On a cold windy day in 1920, the train from New Orleans pulled into Chicago and discharged a short man carrying a travel bag and a small bundle wrapped in news paper ..his clarinet. An onlooker would have been excused for taking little notice of Johnny Dodds, who that evening was to join the Creole Jazz Band at the Dreamland and who was shortly to establish himself as one of New Orleans’ greatest clarinetists, performing and recording with Oliver, Keppard, Armstrong and Morton – the giants of jazz.

Born in New Orleans in 1892, Johnny grew up as one of six children in a musical family. From a humble start – playing tin whistle accompanied by his younger brother “Baby” on toy drums – Johnny soon graduated to clarinet and for a while took lessons from Lorenzo Tio. But Johnny was mostly self-taught and his music school was New Orleans itself, with it’s never ending parades and funerals, picnics and dances.

By age 15, Johnny was working at a rice mill and at noon he would eat his lunch outside and practice his clarinet. One day the great string bass player Pops Foster heard him playing there and got Johnny his first gig with trombonist Kid Ory, leader of the Eagle Band. For six years Johnny played professionally with the popular Eagle Band, which featured a lot of blues – Johnny was a fine blues player and in the low register had an especially low down and dirty style. He did a stint on the riverboats with most of the Kid Ory band and with brother Baby Dodds on drums. Johnny was responsible for helping get young Louis Armstrong his first regular gig on the riverboats.

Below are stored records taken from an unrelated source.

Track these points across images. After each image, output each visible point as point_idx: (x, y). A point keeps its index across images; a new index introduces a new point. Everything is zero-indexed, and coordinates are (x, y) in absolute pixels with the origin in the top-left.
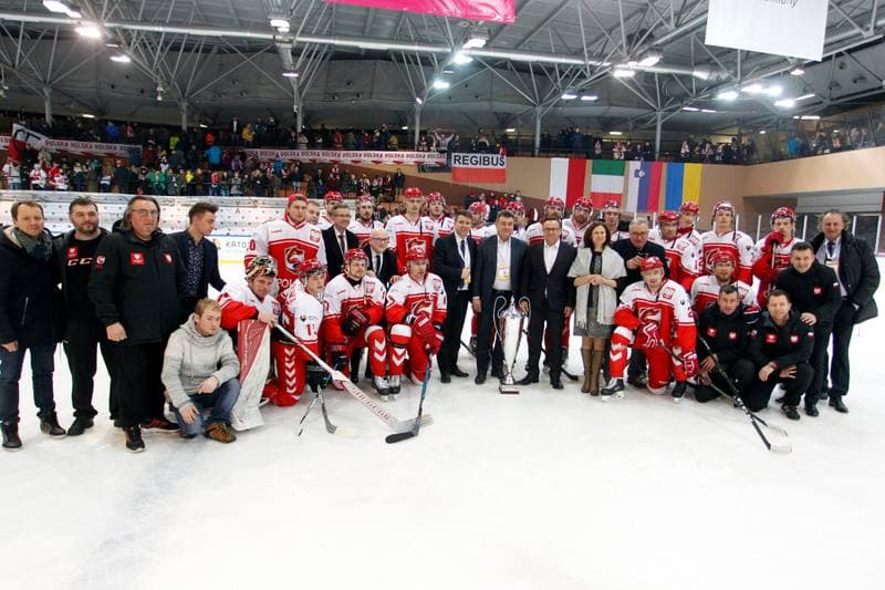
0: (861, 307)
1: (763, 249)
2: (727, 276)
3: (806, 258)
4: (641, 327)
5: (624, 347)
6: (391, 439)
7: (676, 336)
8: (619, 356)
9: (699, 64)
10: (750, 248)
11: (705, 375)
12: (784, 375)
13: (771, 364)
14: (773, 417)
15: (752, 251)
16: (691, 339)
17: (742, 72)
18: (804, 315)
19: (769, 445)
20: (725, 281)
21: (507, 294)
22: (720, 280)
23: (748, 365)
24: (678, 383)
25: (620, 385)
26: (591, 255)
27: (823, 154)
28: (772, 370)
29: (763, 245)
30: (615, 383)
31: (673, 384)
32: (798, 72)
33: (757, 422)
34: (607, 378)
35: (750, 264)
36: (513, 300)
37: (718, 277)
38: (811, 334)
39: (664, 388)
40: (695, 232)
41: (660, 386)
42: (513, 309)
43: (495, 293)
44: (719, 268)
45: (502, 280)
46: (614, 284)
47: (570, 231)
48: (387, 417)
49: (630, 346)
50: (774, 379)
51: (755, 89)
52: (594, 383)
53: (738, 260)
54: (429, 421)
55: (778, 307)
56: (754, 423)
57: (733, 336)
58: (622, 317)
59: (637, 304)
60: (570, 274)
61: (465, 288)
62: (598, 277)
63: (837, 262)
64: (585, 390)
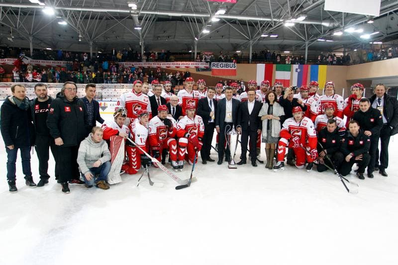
0: (394, 128)
1: (347, 103)
2: (331, 115)
3: (365, 105)
4: (292, 138)
5: (284, 147)
6: (178, 188)
7: (308, 142)
8: (282, 151)
9: (325, 19)
10: (341, 102)
11: (321, 159)
12: (357, 159)
13: (351, 154)
14: (352, 178)
15: (343, 103)
16: (314, 143)
17: (344, 22)
18: (366, 132)
19: (348, 190)
20: (330, 117)
21: (231, 124)
22: (328, 117)
23: (340, 155)
24: (309, 163)
25: (283, 165)
26: (268, 106)
27: (383, 59)
28: (351, 157)
29: (347, 101)
30: (280, 164)
31: (307, 164)
32: (371, 22)
33: (344, 180)
34: (277, 161)
35: (342, 109)
36: (234, 127)
37: (327, 115)
38: (369, 140)
39: (303, 166)
40: (317, 95)
41: (301, 165)
42: (233, 130)
43: (226, 123)
44: (327, 111)
45: (229, 118)
46: (279, 119)
47: (260, 96)
48: (176, 178)
49: (287, 147)
50: (353, 161)
51: (351, 30)
52: (270, 163)
53: (336, 107)
54: (195, 180)
55: (353, 128)
56: (342, 180)
57: (334, 141)
58: (283, 134)
59: (290, 128)
60: (260, 115)
61: (212, 121)
62: (271, 116)
63: (382, 108)
64: (267, 167)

Then Johnny received an invite from the cornet legend Joe “King” Oliver to replace Jimmy Noone in the Creole Jazz Band at the Dreamland in Chicago. Johnny accepted and never looked back. In 1922, the Creole Jazz Band was booked into the Chicago’s Lincoln Gardens, brother Baby Dodds was on drums, Louis Armstrong came north to play second cornet and the band with its two cornet frontline was a big draw. Other musicians appreciated the band and would drop by after hours, recognizing that here was the apex of New Orleans jazz.

In April 1923, the Creole Jazz Band made history when they recorded nine tunes in a single day for the Gennet Record Company. These recordings were a breakthrough, representing the first by any of Chicago’s African American jazz bands. More recoding sessions followed for Paramount and Okeh. On these great tracks, Johnny Dodds lays down the role of the clarinet in New Orleans jazz and producing powerful solos tinged with blue notes. Johnny went on to record with Louis Armstrong’s Hot Five and with his own bands: the New Orleans Wanderers, The New Orleans Bootblacks, the Black Bottom Stompers and the Chicago Footwarmers.

Johnny died of a heart attack in 1940. His music and his recordings continue to have a profound influence on the jazz revival musicians.